Долгую минуту он любовался ликом своей прекрасной любовницы, пытаясь восстановить сбившееся дыхание, скользил жадным взглядом по его утонченным расслабленным чертам, словно пытаясь навсегда сохранить в своей памяти. Что-то дрогнуло в его светлых омутах холодных глаз в этот момент, но Латима не могла этого увидеть — как раз в этот момент ее длинные ресницы дрогнули вместе с бедрами, которые толкнулись навстречу чреслам Аларикса, вымаливая, требуя дать гораздо больше. Этот безмолвный крик тела остался незамеченным императором. Его пальцы оплели подбородок Латимы, фиксируя ее голову в одном положении.

— Подчинись мне!





Тело девушки сотрясла неподконтрольная разуму дрожь, а из горла вырвался сладкий стон. Она перекинула ногу на его поясницу, подтянув выше скользящим движением. Хриплый шепот вызвал такое же содрогание в теле мужчины, когда она, продолжая прижиматься к его телу в бесконтрольной жажде большего, все же решительно проговорила:

— Ни за что!

— Я все равно возьму свое. Неужели ты до сих пор этого не осознала?

Запястья воительницы напряглись в оковах его ладони. Противостояние даже на ложе любви восхитило ее, трудно было не заметить, как учащенно застучал пульс под его пальцами, как замерло дыхание девушки от этих слов, но на губах расцвела коварная, дразнящая улыбка.

— Этого никогда не будет, Аларикс!

Губы воина сжались в плотную линию, пальцы еще сильнее сомкнулись на ее личике, слегка скользнув по коже и продавливая высокие скулы. Дрожь вожделения сменилась пульсацией ярости, когда он приблизил свое лицо, захватывая взгляд Лучезарной в клетку своего взгляда:

— Ты на моей территории, Латимея. Здесь царят иные законы!

— Твоя кровь пульсирует сильнее, император, когда ты зовешь меня чужим именем?

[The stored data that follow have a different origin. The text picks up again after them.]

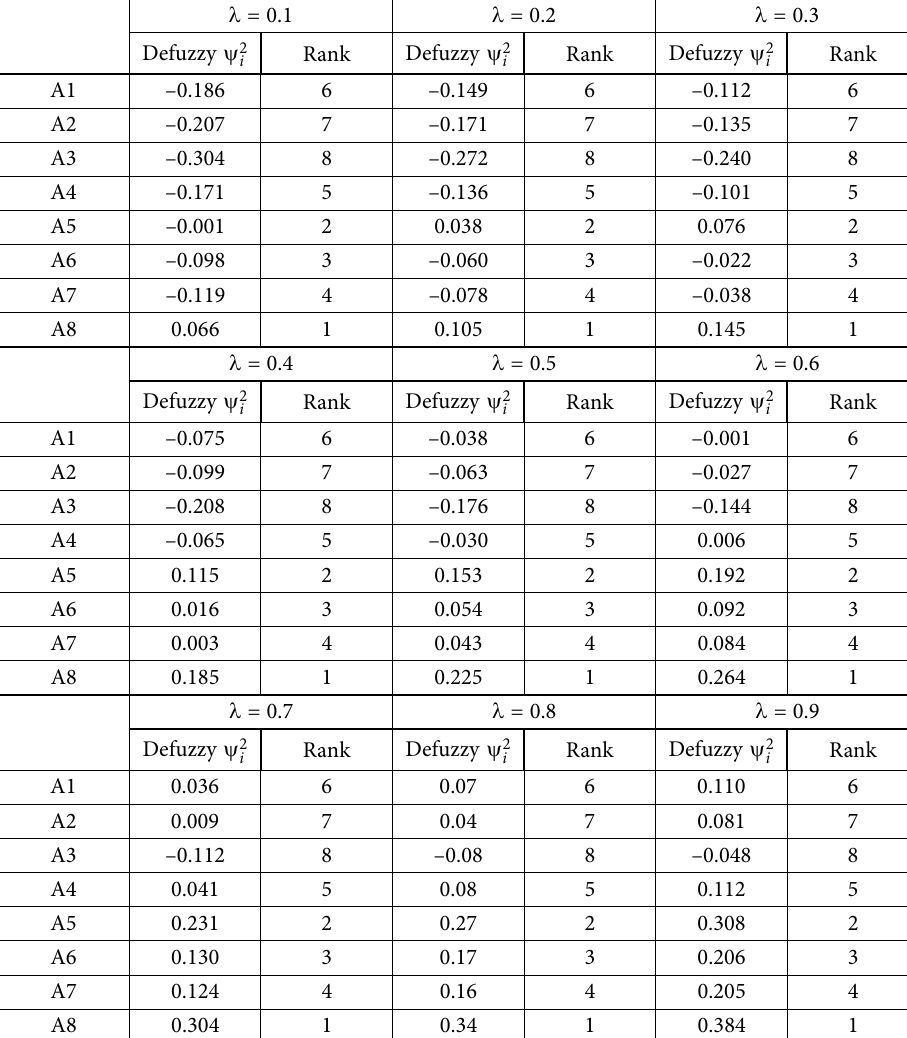
Table 13. Analysis of the impacts of the λ coefficient on the ranking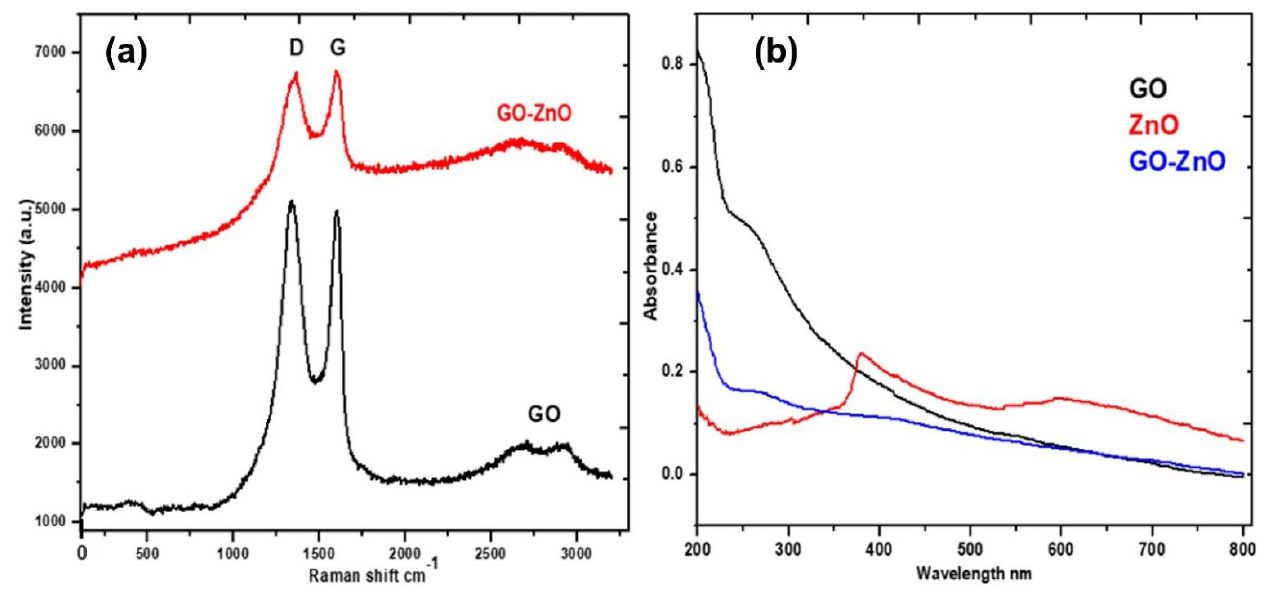
Figure 5. ( a ) Raman spectra of GO and GO-ZnO, ( b ) UV-vis spectra of GO, ZnO and GO-ZnO as-prepared.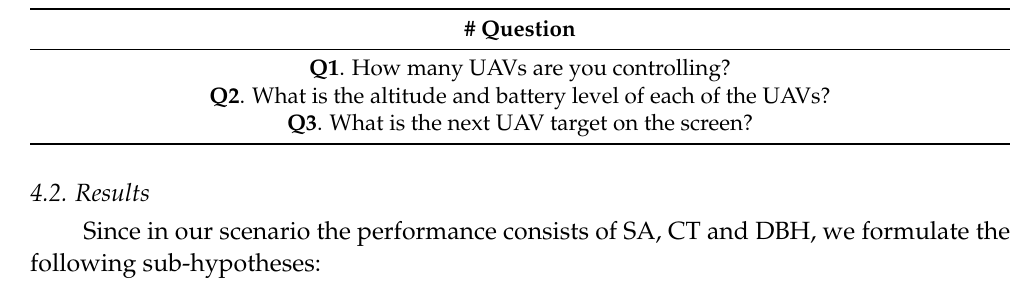
Table 1. Questions asked during the test to assess operator situational awareness.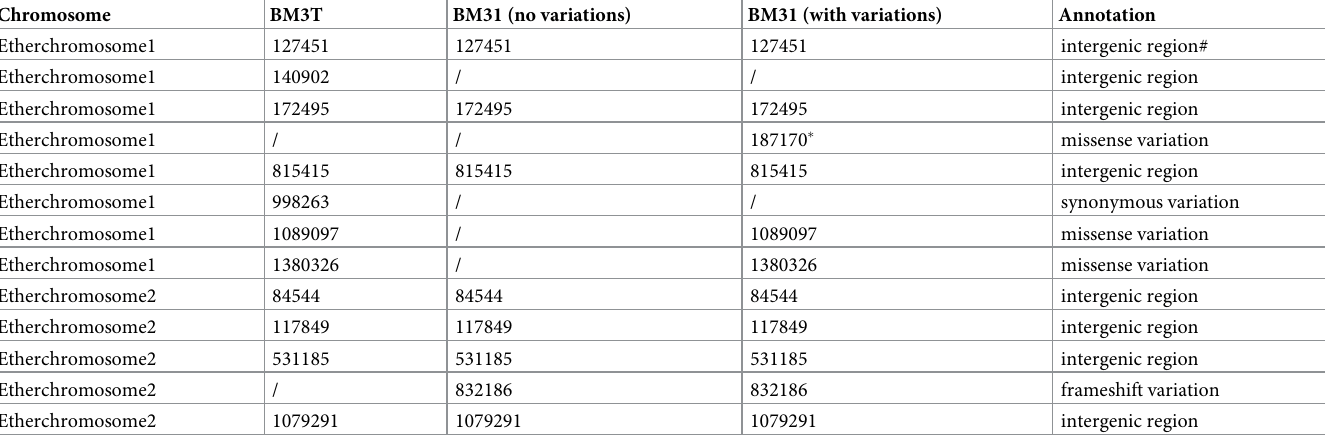
Table 1. SNPs in B . melitensis under low-level rifampicin and normal media. Chromosome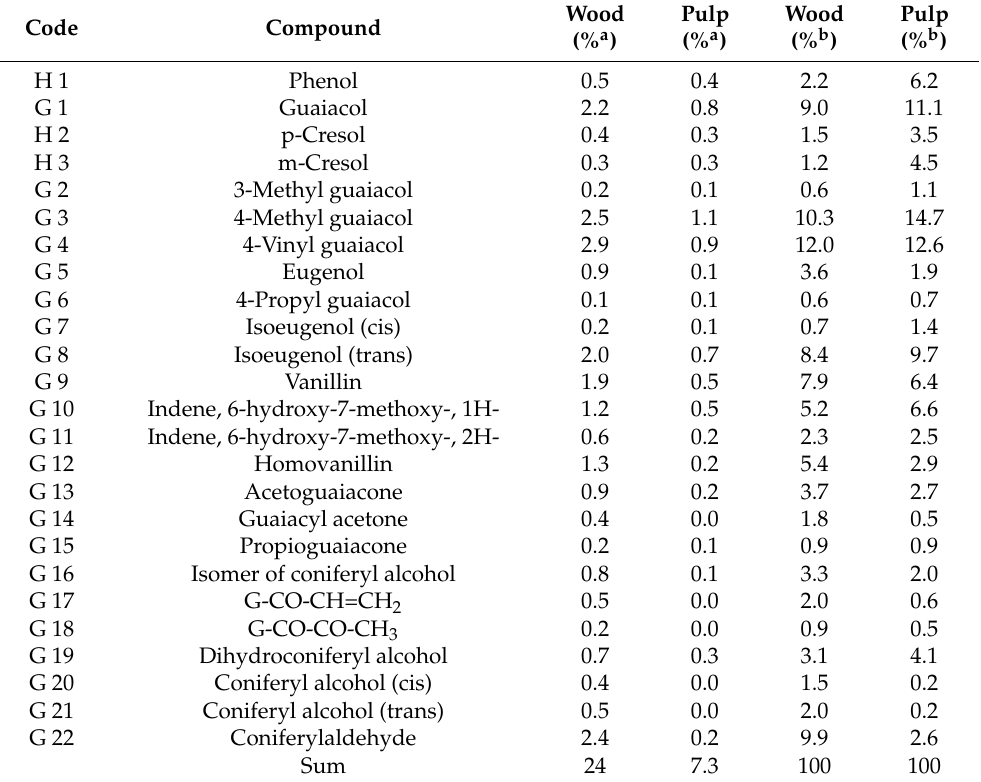
Table 1. Distribution of lignin pyrolysis products of maritime pine wood (adapted from [7] and Kraft pulps based on all pyrolysis products (a) and based on lignin products alone (b) (100%). Code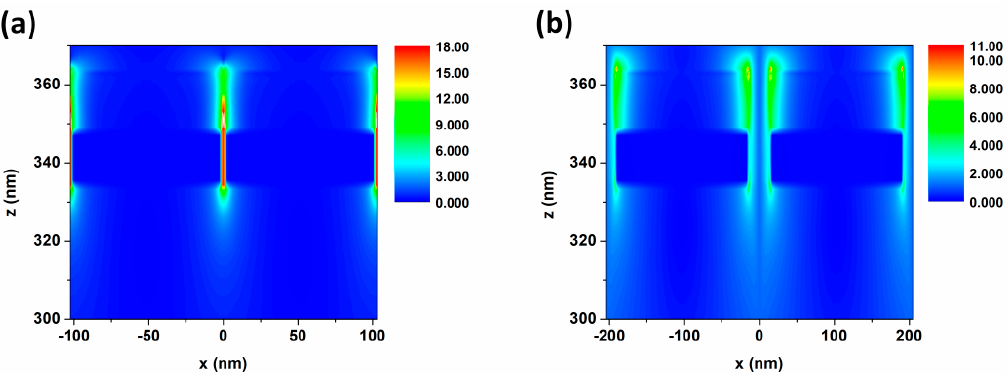
Figure 3. Cross-sectional electric field distributions of arrays with period a = 103 nm ( a ); and 205 nm ( b ).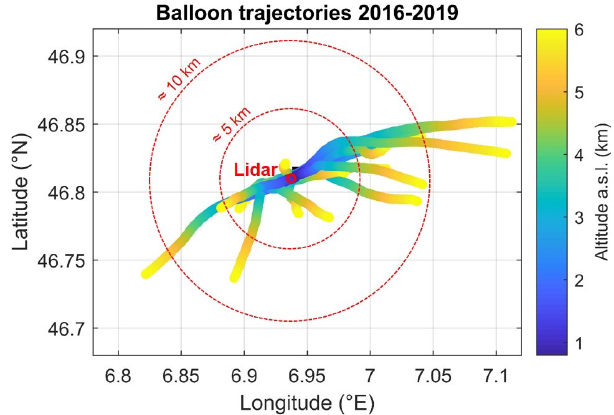
Figure 1. Balloon trajectories (longitude vs. latitude) as a func- tion of altitude (color scale) for all the analyzed soundings of the RALMO vs. COBALD comparison (17 profiles, 2016–2019). The trajectories are plotted with a vertical resolution of 30m between 0.8–6km altitudea.s.l. The location of the RALMO and CHM15K lidars (and balloon launching site) is shown by the solid red circle (46.82 ◦ E, 6.95 ◦ N). The two dotted red circles indicate horizontal distances of approximately 5 and 10km from the lidar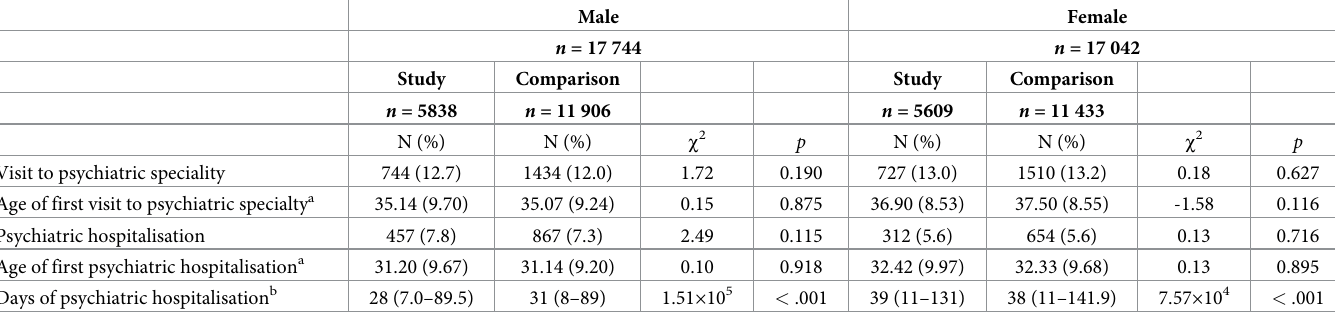
Table 3. Psychiatric care service use in study and comparison cohort in males and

Мужчина зарычал, подобно взбешенному хищнику перед прыжком. Хватка ладони на запястьях девушки разжалась. Не отпуская ее лица и заставляя смотреть себе в глаза, он скользнул рукой вниз, задержавшись на животе, перед тем как коленом раздвинуть ее сомкнутые ноги. Глаза Латимы затянуло поволокой усилившегося желания, и она послушно толкнула бедра навстречу его пальцам. Длинные ресницы дрожали, воительница делала над собой горячие усилия, чтобы не закрыть глаза и не позволить любовнику решить, что ее сущность готова капитулировать. Она лишь сдавленно застонала, когда пальцы Аларикса дразнящим движением огладили набухшие лепестки половых губок, а подушечка указательного накрыла жемчужину наслаждения, поглаживая круговыми движениями. Ей до безумия хотелось отпустить себя в этот свободный полет, не оглядываясь назад, утонуть в пучине самого острого наслаждения из всех, что ей приходилось испытывать ранее. Даже слова, которые Фланигус не сказал, а буквально прорычал в ее губы, сейчас вызвали новый прилив греховного нектара в глубине врат Криспиды — девушка ощутила, как эти соки буквально брызнули на ласкающие ее пальцы.

— Когда я сделаю тебя своей, ты будешь отзываться только на то имя, которое я соблаговолю тебе дать! — ее тело выгнулось дугой, когда пальцы мужчины беспрепятственно скользнули во влажные глубины, так жаждущие властного вторжения. Пульсирующие стеночки сжались, принимая их в себя на полную глубину, острая судорога удовольствия прокатилась по позвоночнику, ударила в виски сладким набатом. Стон замер на выдохе, поглощенный жаждущими устами мужчины, разрезанный на лоскуты двумя скрещенными мечами его затуманенного страстью и яростью взгляда, тогда как пальцы внутри нее начали круговые движения, возбуждая, заставляя потерять контроль, забыть напрочь прозвучавшие слова.